Он поднялся, окинул взглядом комнату, груду барахла, которое я успела вытащить, и оставшиеся нераспакованными чемоданы, печально вздохнул и с тоской поглядел в окно.
- Послушай, денек выдался на славу. Почему бы тебе не закончить с этим потом? Пошли, я покажу тебе Париж. Не могла же ты до смерти устать за неделю на «Де Грас», в конце концов.
Надо сказать, вещи я распаковывала несколько дней, потому что каждый раз денек выдавался на славу и каждый раз Клод предлагал заняться чем-нибудь получше, а не «суетиться с носочками и чулочками», как он выражался.

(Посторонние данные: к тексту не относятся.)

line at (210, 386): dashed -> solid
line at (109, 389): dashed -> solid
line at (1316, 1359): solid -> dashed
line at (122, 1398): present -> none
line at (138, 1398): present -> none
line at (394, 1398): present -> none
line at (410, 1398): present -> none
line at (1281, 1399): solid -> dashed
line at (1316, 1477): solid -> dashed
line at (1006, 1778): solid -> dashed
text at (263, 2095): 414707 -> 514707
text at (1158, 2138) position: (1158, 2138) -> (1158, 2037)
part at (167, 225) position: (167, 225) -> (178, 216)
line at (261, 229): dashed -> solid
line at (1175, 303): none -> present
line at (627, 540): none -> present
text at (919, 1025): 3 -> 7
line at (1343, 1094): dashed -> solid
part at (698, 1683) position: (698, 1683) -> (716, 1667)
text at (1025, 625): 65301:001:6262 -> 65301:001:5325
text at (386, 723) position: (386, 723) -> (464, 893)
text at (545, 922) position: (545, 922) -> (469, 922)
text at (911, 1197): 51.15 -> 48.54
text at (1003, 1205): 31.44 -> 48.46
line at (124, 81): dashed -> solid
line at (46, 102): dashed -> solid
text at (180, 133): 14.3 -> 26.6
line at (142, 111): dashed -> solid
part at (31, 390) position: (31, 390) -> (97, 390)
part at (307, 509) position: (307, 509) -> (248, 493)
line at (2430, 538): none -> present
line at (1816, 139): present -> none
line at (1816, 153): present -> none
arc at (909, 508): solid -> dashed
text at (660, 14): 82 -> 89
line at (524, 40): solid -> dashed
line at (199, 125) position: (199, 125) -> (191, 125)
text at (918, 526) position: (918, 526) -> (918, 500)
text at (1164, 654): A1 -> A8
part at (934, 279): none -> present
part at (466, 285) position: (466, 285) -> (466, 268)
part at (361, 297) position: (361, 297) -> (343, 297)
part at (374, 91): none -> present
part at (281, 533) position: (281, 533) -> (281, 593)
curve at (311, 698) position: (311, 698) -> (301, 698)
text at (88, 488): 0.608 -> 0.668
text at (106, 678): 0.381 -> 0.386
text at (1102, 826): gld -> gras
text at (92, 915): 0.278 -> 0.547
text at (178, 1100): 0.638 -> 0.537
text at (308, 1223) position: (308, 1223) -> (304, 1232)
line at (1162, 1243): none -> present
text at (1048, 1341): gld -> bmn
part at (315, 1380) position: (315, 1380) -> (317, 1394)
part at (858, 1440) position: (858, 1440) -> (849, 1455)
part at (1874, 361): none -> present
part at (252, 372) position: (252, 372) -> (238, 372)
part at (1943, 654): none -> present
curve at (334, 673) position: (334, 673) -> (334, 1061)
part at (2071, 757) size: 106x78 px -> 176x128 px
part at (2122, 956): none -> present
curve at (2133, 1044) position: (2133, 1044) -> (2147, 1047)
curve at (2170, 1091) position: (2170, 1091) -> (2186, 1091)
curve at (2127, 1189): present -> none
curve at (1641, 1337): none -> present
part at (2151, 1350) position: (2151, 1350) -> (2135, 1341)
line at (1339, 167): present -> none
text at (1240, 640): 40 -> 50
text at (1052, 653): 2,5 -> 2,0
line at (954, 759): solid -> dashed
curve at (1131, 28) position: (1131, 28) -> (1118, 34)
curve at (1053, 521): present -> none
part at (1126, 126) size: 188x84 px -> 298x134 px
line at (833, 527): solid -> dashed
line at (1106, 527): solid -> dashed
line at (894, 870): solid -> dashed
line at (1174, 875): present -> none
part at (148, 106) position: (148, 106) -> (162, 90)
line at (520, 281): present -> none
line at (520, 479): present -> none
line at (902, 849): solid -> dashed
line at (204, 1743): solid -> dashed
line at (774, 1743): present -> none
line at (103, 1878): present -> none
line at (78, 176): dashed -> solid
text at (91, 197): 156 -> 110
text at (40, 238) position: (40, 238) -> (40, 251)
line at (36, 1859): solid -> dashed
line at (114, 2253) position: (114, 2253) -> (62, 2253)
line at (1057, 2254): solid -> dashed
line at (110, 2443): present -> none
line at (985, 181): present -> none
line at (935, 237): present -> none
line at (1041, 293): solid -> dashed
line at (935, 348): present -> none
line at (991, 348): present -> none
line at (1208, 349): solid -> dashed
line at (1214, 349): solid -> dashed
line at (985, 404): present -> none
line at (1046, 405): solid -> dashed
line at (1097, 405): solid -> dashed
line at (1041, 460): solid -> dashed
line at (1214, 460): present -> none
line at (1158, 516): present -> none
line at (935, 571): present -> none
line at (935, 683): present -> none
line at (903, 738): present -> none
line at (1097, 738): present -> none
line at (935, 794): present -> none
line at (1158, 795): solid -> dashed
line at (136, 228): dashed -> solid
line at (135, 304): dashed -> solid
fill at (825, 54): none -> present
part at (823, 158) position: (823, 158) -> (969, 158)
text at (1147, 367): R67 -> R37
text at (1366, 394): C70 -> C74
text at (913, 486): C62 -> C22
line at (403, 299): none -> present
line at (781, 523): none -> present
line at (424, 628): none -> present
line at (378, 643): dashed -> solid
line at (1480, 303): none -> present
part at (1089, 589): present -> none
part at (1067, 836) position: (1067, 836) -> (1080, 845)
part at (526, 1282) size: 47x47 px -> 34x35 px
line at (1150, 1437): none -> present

Париж 1948 года - просто невероятное место. Клод, казалось, знал всех и вся. Через несколько дней я уже чувствовала себя как дома в кафешках, маленьких ресторанчиках и барах, через несколько недель досконально изучила половину Левого берега. Эти несколько недель мы с Клодом постоянно бродили по городу, он - беспечно и по-хозяйски, как в своем собственном поместье, а я - словно во сне. Я писала пламенные письма Тору, на которые он отвечал с неизменным энтузиазмом и лишь иногда добавлял родительские нотации, предупреждая, как бы я не свалилась за борт. Отеческое попечение - не самая сильная черта Тора, нотации ему никогда особо не удавались.
Кого я знала в те первые дни? Американских джазистов, в большинстве своем негров, которые начали слетаться в Париж и подарили Левому берегу самый прекрасный в Европе джаз того времени; теплую группку молодых художников из «Гранд шомьер», опять же в большинстве своем американцев, и нескольких испанцев и каталонцев, тоже художников. Затем толпа с Сен-Жермен-де-Пре - друзья Клода. Французские актеры, режиссеры, операторы, мальчики из кинематографической школы, все молодые, все начинающие, все полны энергией послевоенных лет. Были и другие. Мы познакомились с Адамовым, слушали Греко, тоже начинающую, читали Сартра и Камю, де Бовуар и Превера, бегали в кино, маленькие театры, «Роз Руж», «Табу», вели бесконечные беседы в кафе «Флер» и «Монтане».
Так все и начиналось. И началом всего был Клод. Я словно пробудилась и увидела мир, полный грации, энтузиазма и надежд, мир, который снова изменился в пятидесятых. Оттепель конца сороковых в Париже, подъем активности, взрыв неизрасходованной во время войны энергии - ради всего этого слеталась в Париж молодежь. Длилось это, правда, недолго, но тогда казалось, что так будет всегда, что все наши послевоенные ожидания оправдаются, надежды сбудутся, мир изменится и станет таким, каким мы его представляли. Но этого так и не случилось. Однако в сорок восьмом году мы были полны надежд и верили в лучшее.